To determine the concentration of Cr³⁺ at which the electromotive force (emf) of a galvanic cell composed of a zinc electrode and a chromium electrode is zero, we can apply the Nernst equation. This equation relates the concentration of ions in solution to the cell potential, allowing us to find the specific conditions under which the cell's emf becomes zero.

Understanding the Components of the Cell

In this galvanic cell, we have two half-reactions occurring at the electrodes:

• Anode (oxidation): Zn(s) → Zn²⁺(aq) + 2e^-
• Cathode (reduction): Cr³⁺(aq) + 3e^- → Cr(s)

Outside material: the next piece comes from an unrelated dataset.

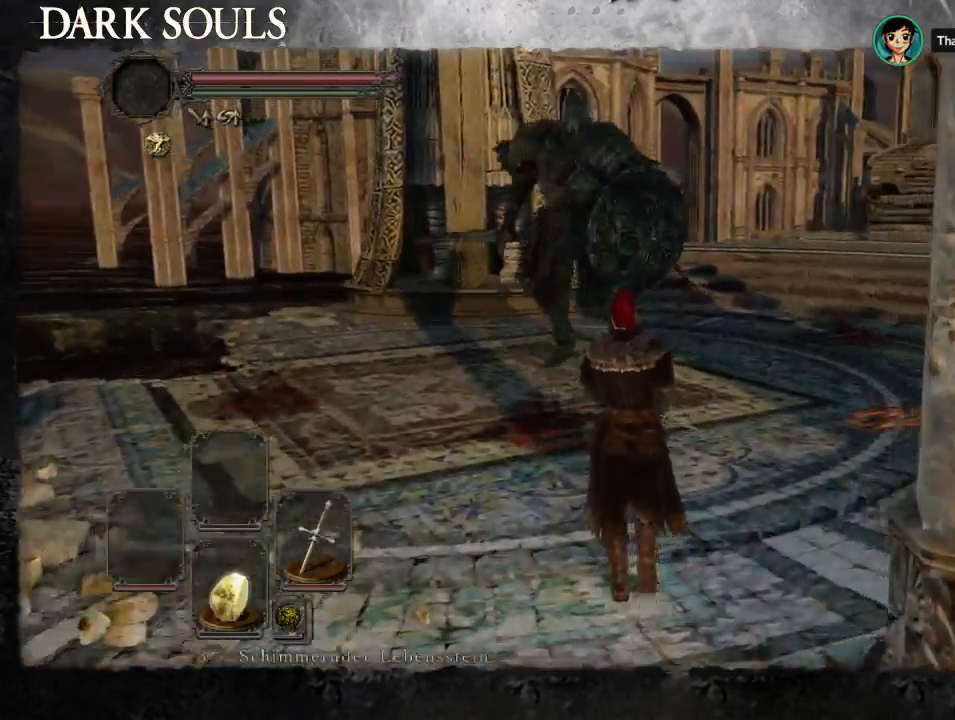
{"dt_ms": 500, "buttons": [], "left_stick": "up-right", "right_stick": "center", "events": [[367, "R3", "down"], [467, "R3", "up"], [467, "left_stick", "up-right"]]}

Standard Electrode Potentials

The standard electrode potentials (E^°) for these reactions are crucial for our calculations:

• For zinc: E^°(Zn²⁺/Zn) = -0.76 V
• For chromium: E^°(Cr³⁺/Cr) = -0.74 V

Applying the Nernst Equation

The Nernst equation is given by:

E = E^° - (RT/nF) * ln(Q)

Where:

• E = cell potential
• E^° = standard cell potential
• R = universal gas constant (8.314 J/(mol·K))
• T = temperature in Kelvin
• n = number of moles of electrons transferred in the reaction
• F = Faraday's constant (96485 C/mol)
• Q = reaction quotient

Calculating the Standard Cell Potential

First, we need to calculate the standard cell potential (E^°) for the galvanic cell:

E^° = E^°(cathode) - E^°(anode) = (-0.74 V) - (-0.76 V) = 0.02 V

Setting the Cell Potential to Zero

To find the concentration of Cr³⁺ that makes the emf zero, we set E = 0 in the Nernst equation:

0 = 0.02 V - (RT/nF) * ln(Q)

Rearranging gives:

ln(Q) = (nF/RT) * 0.02 V

Determining the Reaction Quotient (Q)

The reaction quotient Q for the cell can be expressed as:

Q = [Zn²⁺] / [Cr³⁺]

Assuming a standard concentration of Zn²⁺ is 1 M, we have:

Q = 1 / [Cr³⁺]

Substituting Values into the Equation

Now, substituting Q into our equation:

ln(1 / [Cr³⁺]) = (nF/RT) * 0.02 V

For this reaction, n = 3 (since 3 electrons are transferred in the reduction of Cr³⁺). Plugging in the values:

ln([Cr³⁺]) = - (nF/RT) * 0.02 V

Final Calculation

Using R = 8.314 J/(mol·K), T = 298 K (approximately room temperature), and F = 96485 C/mol:

ln([Cr³⁺]) = - (3 * 96485 C/mol / (8.314 J/(mol·K) * 298 K)) * 0.02 V

Calculating the right side gives us:

ln([Cr³⁺]) ≈ -0.24

Exponentiating both sides to solve for [Cr³⁺]:

[Cr³⁺] ≈ e^-0.24 ≈ 0.79 M

Thus, the concentration of Cr³⁺ at which the emf of the cell is zero is approximately 0.79 M. This means that when the concentration of chromium ions in the solution reaches this level, the driving force for the cell reaction is balanced, resulting in no net voltage output.